PAGE TEXT
┌──

Changing jobs and coming to WMU brought me a number of financial benefits, both immediate and long-term. I reckon that vision, dental, and parking save me nearly $600 a year. My salary’s modest cost-of-living raises have made me the envy of my friends still teaching at University #2, where declining state appropriations have made raises of any kind a thing of the past. Those WMU raises have a positive impact on my retirement fund, too, since the amount of WMU’s contribution is tied to my base salary.
The benefits aren’t merely financial, though. Belonging to the WMU union has provided structure and certainty about my working conditions. I don’t have to wonder what the policy is when an untenured colleague becomes pregnant and wants to stop the tenure clock. I don’t have to hope that a co-worker with newly documented heart problems will be granted medical leave. I don’t have to dread a teaching schedule that could have me on campus teaching at night until 9pm and require me to be on campus at 8am the next morning. Clear guidelines creating a fair workplace give me certainty and peace of mind. It is hard to put into words how much I value these things.
The biggest benefit to me, though, has come in terms of community and collective morale. I remember colleagues from University #1, who had lived through decades of favoritism and arbitrary choices. They were worn down and despondent. At University #2, chronic low pay led many of my colleagues to “phone in” their teaching, giving only the minimum: If they weren’t being paid fairly, where was the motivation to give the job their all? Likewise, if research and creativity were not reliably rewarded, why bother? The number of smart people there who had “checked out” was staggering.

└──

BRIEF
Retype the WMU job benefits text word for word, from "Changing jobs and" to "my base salary.".

SOURCE DATA

┌──

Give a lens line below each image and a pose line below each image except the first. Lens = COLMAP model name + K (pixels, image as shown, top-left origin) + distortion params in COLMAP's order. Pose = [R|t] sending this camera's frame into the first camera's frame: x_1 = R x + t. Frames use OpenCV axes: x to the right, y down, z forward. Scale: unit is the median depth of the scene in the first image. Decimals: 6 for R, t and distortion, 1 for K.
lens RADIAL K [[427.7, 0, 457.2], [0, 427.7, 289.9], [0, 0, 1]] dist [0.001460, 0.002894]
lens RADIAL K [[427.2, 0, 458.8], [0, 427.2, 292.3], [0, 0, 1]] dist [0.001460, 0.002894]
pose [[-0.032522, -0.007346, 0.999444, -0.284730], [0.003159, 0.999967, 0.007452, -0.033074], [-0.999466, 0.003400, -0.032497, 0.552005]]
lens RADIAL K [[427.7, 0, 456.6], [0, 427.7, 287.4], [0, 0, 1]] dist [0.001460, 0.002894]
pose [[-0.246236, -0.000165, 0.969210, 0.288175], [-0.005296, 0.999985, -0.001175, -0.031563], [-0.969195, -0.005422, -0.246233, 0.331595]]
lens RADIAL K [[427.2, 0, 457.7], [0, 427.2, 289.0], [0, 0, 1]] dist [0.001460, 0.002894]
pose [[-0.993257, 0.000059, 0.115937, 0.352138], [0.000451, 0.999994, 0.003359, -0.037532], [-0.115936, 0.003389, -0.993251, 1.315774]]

└──

YOUR SOLUTION
Changing jobs and coming to WMU brought me a number of financial benefits, both immediate and long-term. I reckon that vision, dental, and parking save me nearly $600 a year. My salary’s modest cost-of-living raises have made me the envy of my friends still teaching at University #2, where declining state appropriations have made raises of any kind a thing of the past. Those WMU raises have a positive impact on my retirement fund, too, since the amount of WMU’s contribution is tied to my base salary.